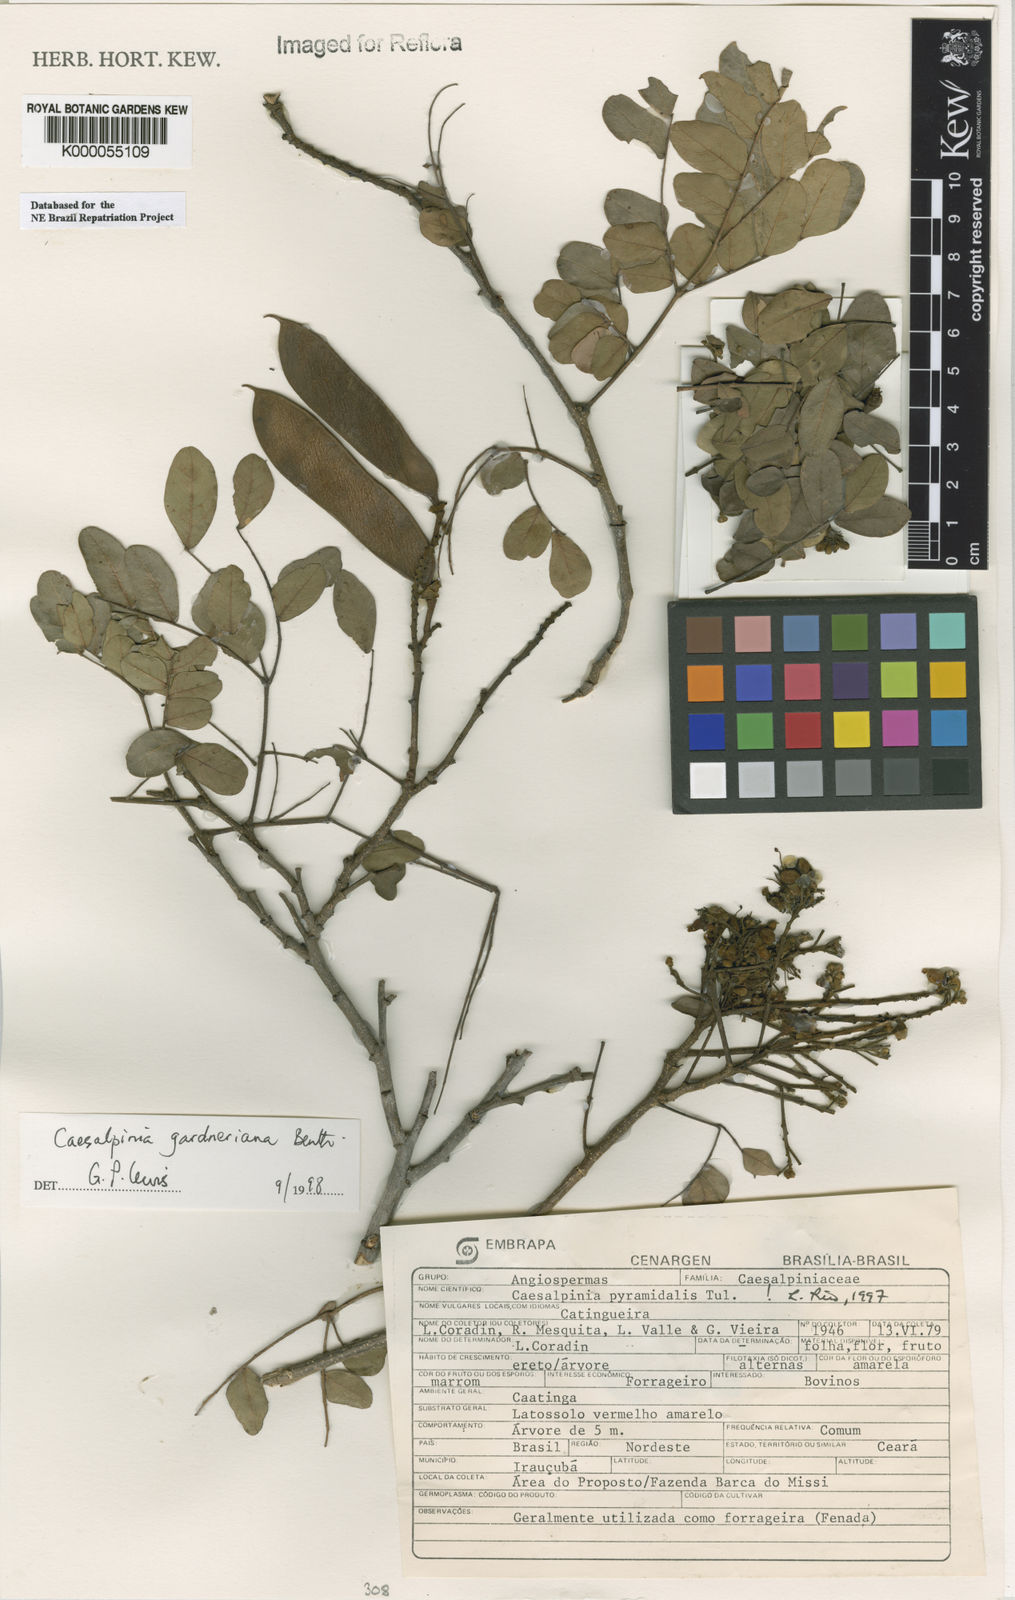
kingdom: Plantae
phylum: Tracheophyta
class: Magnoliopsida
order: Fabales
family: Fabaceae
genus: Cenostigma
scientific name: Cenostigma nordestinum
--
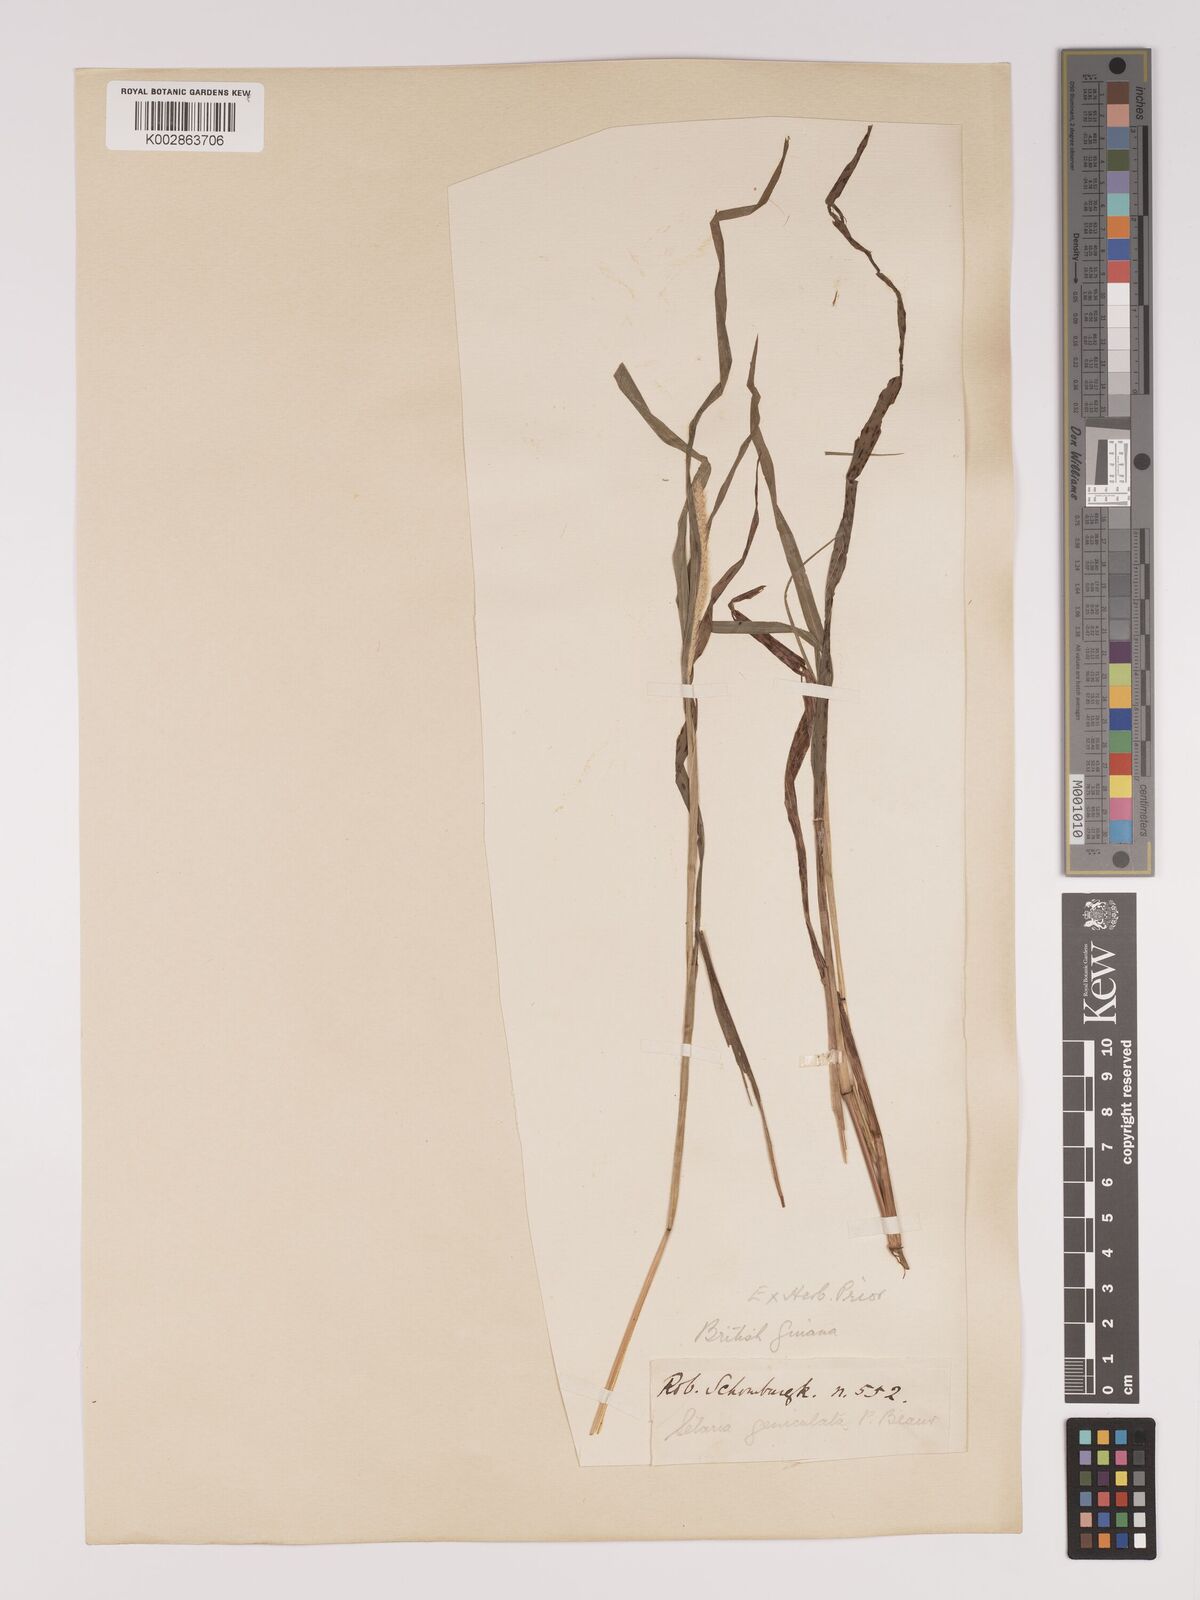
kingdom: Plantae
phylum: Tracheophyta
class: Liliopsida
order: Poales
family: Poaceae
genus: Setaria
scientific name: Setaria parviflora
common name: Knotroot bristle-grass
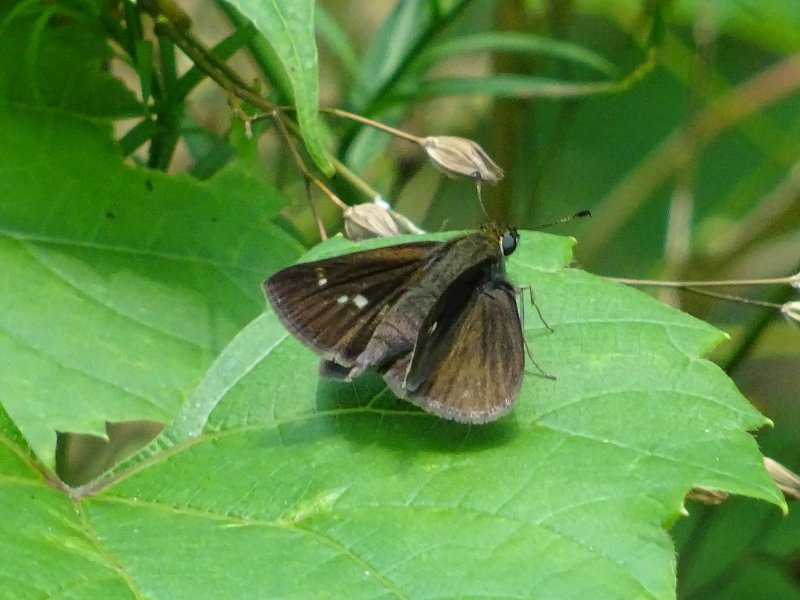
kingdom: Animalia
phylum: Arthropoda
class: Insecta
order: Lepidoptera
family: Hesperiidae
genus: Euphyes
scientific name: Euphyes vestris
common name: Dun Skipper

Problem details:
Write out the lines above again without any change, starting at the line that contains "order: Lepidoptera" and ending after the line that contains "common name: Dun Skipper".

Written answer:
order: Lepidoptera
family: Hesperiidae
genus: Euphyes
scientific name: Euphyes vestris
common name: Dun Skipper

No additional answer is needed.